Sayang seribu sayang, di saat-saat sang ibu menghadapi ketuaannya, di saat-saat orang tua sangat membutuhkan pertolongan dan perawatannya, bawel dan cerewetnya, sikapnya yang kembali seperti anak kecil atau sakit yang di deritanya membuat bosan sang anak yang merawat.
Ketika
sang ibu minta dipangku pindah tempat, si anak kadang merasa jengkel, kesal dan
bosan. Padahal waspadalah, kalau saja si anak karena kejengkelannya sampai
mengeluarkan kata-kata “akh”, “khusy” atau kata-kata lainnya maupun dengan
sikap dan perbuatan akibat jengkelnya kepada orang tua itu, maka berarti si
anak telah berbuat durhaka kepada orang tuanya. Allah swt telah melarangnya yang
tercantum di dalam Al Qur’an mengenai larangan berkata “uff” (artinya
perkataan-perkataan yang membuat sakit hati sang orang tua):
“Dan Tuhanmu telah
memerintahkan supaya kamu jangan menyembah selain Dia, dan hendaklah kamu berbuat
baik kepada ibu bapakmu dengan sebaik-baiknya. Jika salah seorang di antara keduanya
atau kedua-duanya sampai berumur lanjut dalam pemeliharaanmu, maka sekali-kali jangan
mengatakan kepada keduanya perkataan “uffin” (khusy, hah dan lain sebagainya
berupa perkataan atau perbuatan yang menyakitkan orang tua), dan janganlah kamu
membentak kepada mereka dan ucapkan pada mereka perkataan yang mulia. Dan rendahkanlah
dirimu terhadap mereka berdua dengan penuh kasih kesayangan, dan ucapkanlah “Wahai
Tuhanku, kasihanilah mereka keduanya, sebagaimana mereka berdua telah mendidik
dan menyayangi aku di wakti kecil” QS.

> **LATIHAN**
Lanjutkan teks tentang bakti anak kepada orang tua yang lanjut usia dari titik teks itu berhenti. Bahan sesudah ini tidak diperlukan untuk latihan ini.

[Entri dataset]
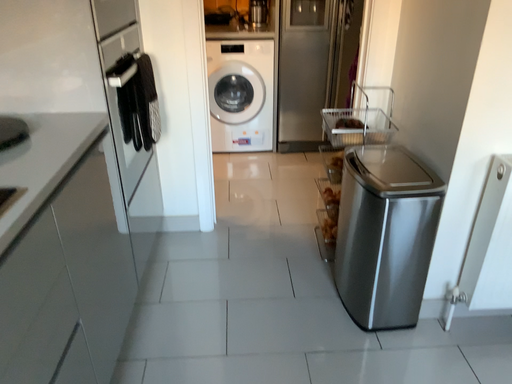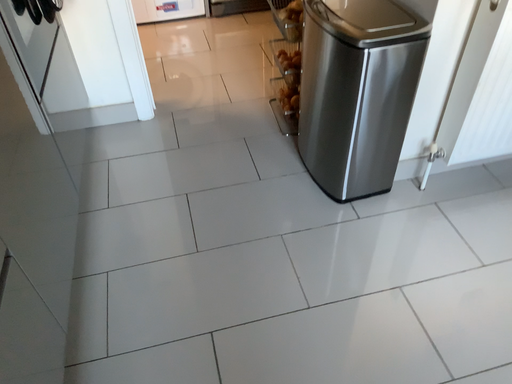
Question: How did the camera likely rotate when shooting the video?

Choices:
 (A) rotated right
 (B) rotated left

Answer: (A)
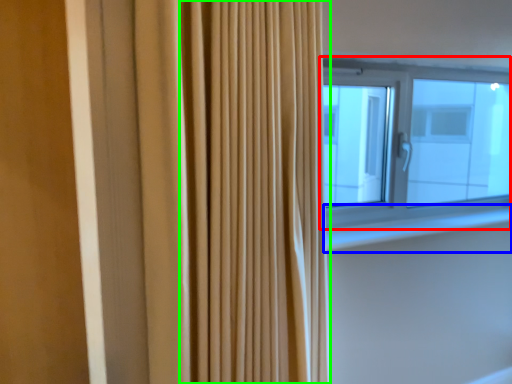
Question: Based on their relative distances, which object is farther from window (highlighted by a red box)? Choose from window sill (highlighted by a blue box) and shower curtain (highlighted by a green box).

Choices:
 (A) window sill
 (B) shower curtain

Answer: (B)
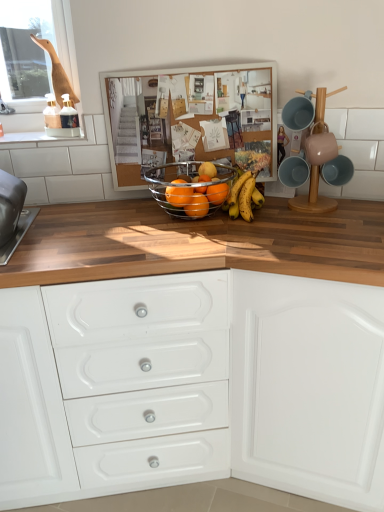
Where is `metallic orange fruit at center, the 3th orange from the right`? The image size is (384, 512). metallic orange fruit at center, the 3th orange from the right is located at coordinates (197, 206).

How much space does metallic orange fruit at center, placed as the 2th orange when sorted from left to right, occupy horizontally?

The width of metallic orange fruit at center, placed as the 2th orange when sorted from left to right, is 3.47 inches.

Image resolution: width=384 pixels, height=512 pixels. Describe the element at coordinates (312, 197) in the screenshot. I see `matte blue cup at upper right` at that location.

Measure the distance between white matte cabinet at center and camera.

A distance of 3.40 feet exists between white matte cabinet at center and camera.

What do you see at coordinates (217, 193) in the screenshot? The image size is (384, 512). I see `glossy orange at center, which is the first orange from right to left` at bounding box center [217, 193].

In order to face white glossy chest of drawers at center, should I rotate leftwards or rightwards?

Turn left approximately 10.417 degrees to face it.

This screenshot has width=384, height=512. I want to click on metallic orange fruit at center, placed as the 2th orange when sorted from left to right, so click(x=197, y=206).

Where is `glass bowl on the left of glossy orange at center, which is the first orange from right to left`? The width and height of the screenshot is (384, 512). glass bowl on the left of glossy orange at center, which is the first orange from right to left is located at coordinates (188, 188).

From the image's perspective, which is below, glossy orange at center, which is the first orange from right to left, or metallic wire basket at center?

glossy orange at center, which is the first orange from right to left, is shown below in the image.

From their relative heights in the image, would you say glossy orange at center, which is the fourth orange in left-to-right order, is taller or shorter than metallic wire basket at center?

Considering their sizes, glossy orange at center, which is the fourth orange in left-to-right order, has less height than metallic wire basket at center.

Is glossy orange at center, which is the fourth orange in left-to-right order, facing away from metallic wire basket at center?

Absolutely, glossy orange at center, which is the fourth orange in left-to-right order, is directed away from metallic wire basket at center.

Which is further, (309, 441) or (40, 297)?

The point (309, 441) is behind.

Is white matte cabinet at center wider than white glossy chest of drawers at center?

Incorrect, the width of white matte cabinet at center does not surpass that of white glossy chest of drawers at center.

Are white matte cabinet at center and white glossy chest of drawers at center making contact?

No, white matte cabinet at center is not next to white glossy chest of drawers at center.

What's the angular difference between white matte cabinet at center and white glossy chest of drawers at center's facing directions?

The angular difference between white matte cabinet at center and white glossy chest of drawers at center is 27.5 degrees.

From a real-world perspective, is yellow matte bananas at center on glossy orange at center, the 2th orange in the right-to-left sequence?

No, from a real-world perspective, yellow matte bananas at center is not on top of glossy orange at center, the 2th orange in the right-to-left sequence.

Based on the photo, between yellow matte bananas at center and glossy orange at center, acting as the third orange starting from the left, which one has larger width?

Wider between the two is yellow matte bananas at center.

Which of these two, yellow matte bananas at center or glossy orange at center, the 2th orange in the right-to-left sequence, is smaller?

With smaller size is glossy orange at center, the 2th orange in the right-to-left sequence.

From the image's perspective, would you say yellow matte bananas at center is positioned over glossy orange at center, acting as the third orange starting from the left?

No, from the image's perspective, yellow matte bananas at center is not on top of glossy orange at center, acting as the third orange starting from the left.

Can you tell me how much glossy metallic fruit basket at center, marked as the 1th orange in a left-to-right arrangement, and white matte cabinet at center differ in facing direction?

The facing directions of glossy metallic fruit basket at center, marked as the 1th orange in a left-to-right arrangement, and white matte cabinet at center are 29.1 degrees apart.

Which is in front, glossy metallic fruit basket at center, marked as the 1th orange in a left-to-right arrangement, or white matte cabinet at center?

white matte cabinet at center is closer to the camera.

From the image's perspective, between glossy metallic fruit basket at center, marked as the 1th orange in a left-to-right arrangement, and white matte cabinet at center, who is located below?

white matte cabinet at center, from the image's perspective.

Identify the location of the 2nd orange above the white matte cabinet at center (from the image's perspective). The height and width of the screenshot is (512, 384). (178, 195).

Is white glossy chest of drawers at center situated inside orange matte at center or outside?

white glossy chest of drawers at center is not inside orange matte at center, it's outside.

Is white glossy chest of drawers at center facing towards orange matte at center?

No, white glossy chest of drawers at center does not turn towards orange matte at center.

Does white glossy chest of drawers at center have a smaller size compared to orange matte at center?

Actually, white glossy chest of drawers at center might be larger than orange matte at center.

Is the position of white glossy chest of drawers at center less distant than that of orange matte at center?

Yes, it is in front of orange matte at center.

Does white matte cabinet at center have a lesser height compared to glossy metallic fruit basket at center, marked as the 1th orange in a left-to-right arrangement?

No.

Considering the relative positions of white matte cabinet at center and glossy metallic fruit basket at center, acting as the fourth orange starting from the right, in the image provided, is white matte cabinet at center to the right of glossy metallic fruit basket at center, acting as the fourth orange starting from the right, from the viewer's perspective?

Correct, you'll find white matte cabinet at center to the right of glossy metallic fruit basket at center, acting as the fourth orange starting from the right.

Locate an element on the screen. orange that is the 1st one when counting backward from the white matte cabinet at center is located at coordinates (178, 195).

Is glossy metallic fruit basket at center, acting as the fourth orange starting from the right, located within white matte cabinet at center?

No, glossy metallic fruit basket at center, acting as the fourth orange starting from the right, is not a part of white matte cabinet at center.

Locate an element on the screen. The width and height of the screenshot is (384, 512). the 2nd orange behind the yellow matte bananas at center is located at coordinates coord(217,193).

From a real-world perspective, is glossy orange at center, which is the fourth orange in left-to-right order, positioned over yellow matte bananas at center based on gravity?

Yes.

How different are the orientations of glossy orange at center, which is the fourth orange in left-to-right order, and yellow matte bananas at center in degrees?

glossy orange at center, which is the fourth orange in left-to-right order, and yellow matte bananas at center are facing 4.12 degrees away from each other.

Based on the photo, between glossy orange at center, which is the first orange from right to left, and yellow matte bananas at center, which one has smaller width?

glossy orange at center, which is the first orange from right to left, is thinner.

Locate an element on the screen. Image resolution: width=384 pixels, height=512 pixels. glass bowl on the left of glossy orange at center, which is the first orange from right to left is located at coordinates (188, 188).

Where is `cabinetry above the white glossy chest of drawers at center (from a real-world perspective)`? cabinetry above the white glossy chest of drawers at center (from a real-world perspective) is located at coordinates (308, 387).

Looking at the image, which one is located closer to white matte cabinet at center, yellow matte bananas at center or orange matte at center?

Among the two, yellow matte bananas at center is located nearer to white matte cabinet at center.

Which object lies nearer to the anchor point white matte cabinet at center, yellow matte bananas at center or glossy metallic fruit basket at center, marked as the 1th orange in a left-to-right arrangement?

The object closer to white matte cabinet at center is yellow matte bananas at center.

When comparing their distances from white matte cabinet at center, does metallic wire basket at center or glossy orange at center, the 2th orange in the right-to-left sequence, seem further?

Among the two, glossy orange at center, the 2th orange in the right-to-left sequence, is located further to white matte cabinet at center.

Based on their spatial positions, is glossy metallic fruit basket at center, marked as the 1th orange in a left-to-right arrangement, or matte blue cup at upper right closer to white matte cabinet at center?

matte blue cup at upper right is closer to white matte cabinet at center.

From the image, which object appears to be farther from glossy orange at center, which is the first orange from right to left, metallic wire basket at center or glossy orange at center, the 2th orange in the right-to-left sequence?

The object further to glossy orange at center, which is the first orange from right to left, is metallic wire basket at center.

From the image, which object appears to be nearer to metallic wire basket at center, metallic orange fruit at center, placed as the 2th orange when sorted from left to right, or matte blue cup at upper right?

metallic orange fruit at center, placed as the 2th orange when sorted from left to right, is positioned closer to the anchor metallic wire basket at center.

Which object lies further to the anchor point glossy orange at center, which is the first orange from right to left, glossy orange at center, the 2th orange in the right-to-left sequence, or white matte cabinet at center?

white matte cabinet at center is further to glossy orange at center, which is the first orange from right to left.

From the image, which object appears to be farther from glossy metallic fruit basket at center, marked as the 1th orange in a left-to-right arrangement, orange matte at center or white matte cabinet at center?

white matte cabinet at center.

Image resolution: width=384 pixels, height=512 pixels. What are the coordinates of `glass bowl between yellow matte bananas at center and white matte cabinet at center vertically` in the screenshot? It's located at (188, 188).

Identify the location of banana between orange matte at center and white matte cabinet at center in the vertical direction. The image size is (384, 512). (245, 196).

Identify the location of glass bowl that lies between matte blue cup at upper right and white glossy chest of drawers at center from top to bottom. The image size is (384, 512). (188, 188).

Image resolution: width=384 pixels, height=512 pixels. I want to click on fruit located between glossy orange at center, acting as the third orange starting from the left, and matte blue cup at upper right in the left-right direction, so click(x=207, y=169).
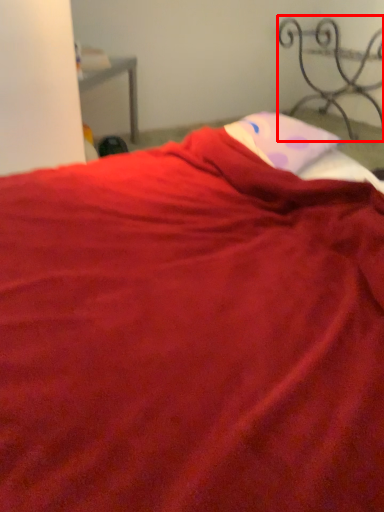
Question: From the image's perspective, what is the correct spatial relationship of furniture (annotated by the red box) in relation to pillow?

Choices:
 (A) below
 (B) above

Answer: (B)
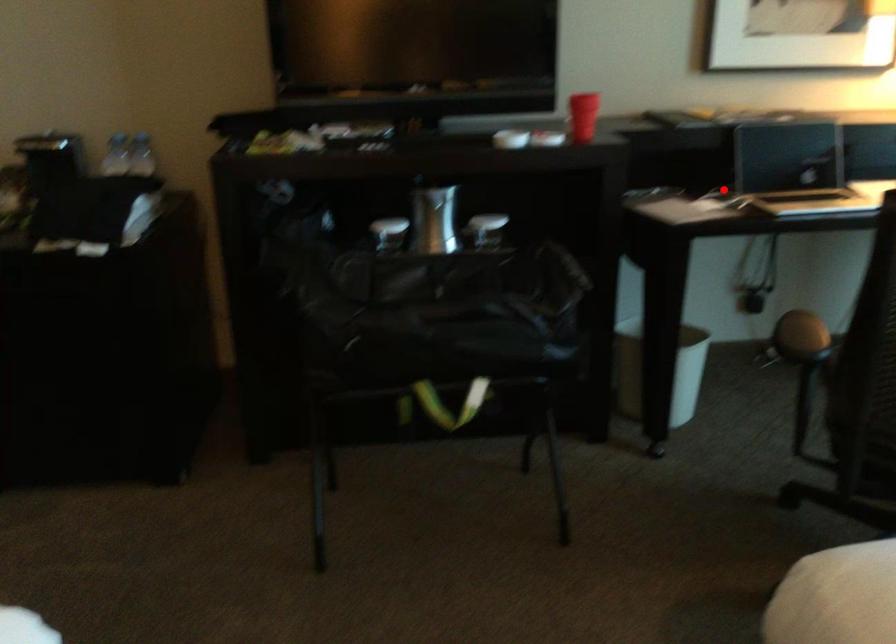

> **JAWABAN**
Al Isra : 23-24
Makna
“uffin” di dalam bahasa Indonesia diartikan dengan khusy, akh atau hah, maksudnya
agar melahirkan kejengkelan. Jadi yang dikategorikan uffin di sini bukan hanya
itu cemberut muka, mencibirkan bibir dan mengkerutkan muka dan ditunjukkan
kepada orangtuanya, itu juga termasuk uffin, yang semuanya itu haruslah
dihindari.
Memperhatikan
keadaan-keadaan di atas yang terkadang banyak juga terjadi, nyatalah bahwa
kasih anak terhadap orangtuanya hanya sepanjang galah saja, sedangkan kalau di
banding dengan pengurusan sang ibu dan pemeliharaan sang ayah di waktu masih
kecil, sangat jauh bagaikan jauhnya langit ke bumi, tak mungkin dapat membalas
setimpal dengan perawatan orangtua dan kasih sayangnya.
Demikian
juga jika jasa sang ibu diukur dengan ukuran materi, tentulah amat sulit,
hutang emas dapat dibayar dengan emas, tapi hutang budi tetap abadi dibawa
mati, dan budi orang tua tak dapat diukur dengan harta sebanyak apapun, nilai
budi dan jasa lebih mulia dan luhur disbanding dengan nilai materi.
Bila
suatu hari di zaman Rasulullah saw datanglah seorang laki-laki kepada beliau
yang bercerita membanggakan dirinya karena sudah dapat meladeni ibunya,
perasaan dirinya sudah puas karena dapat membalas budi pada ibunya.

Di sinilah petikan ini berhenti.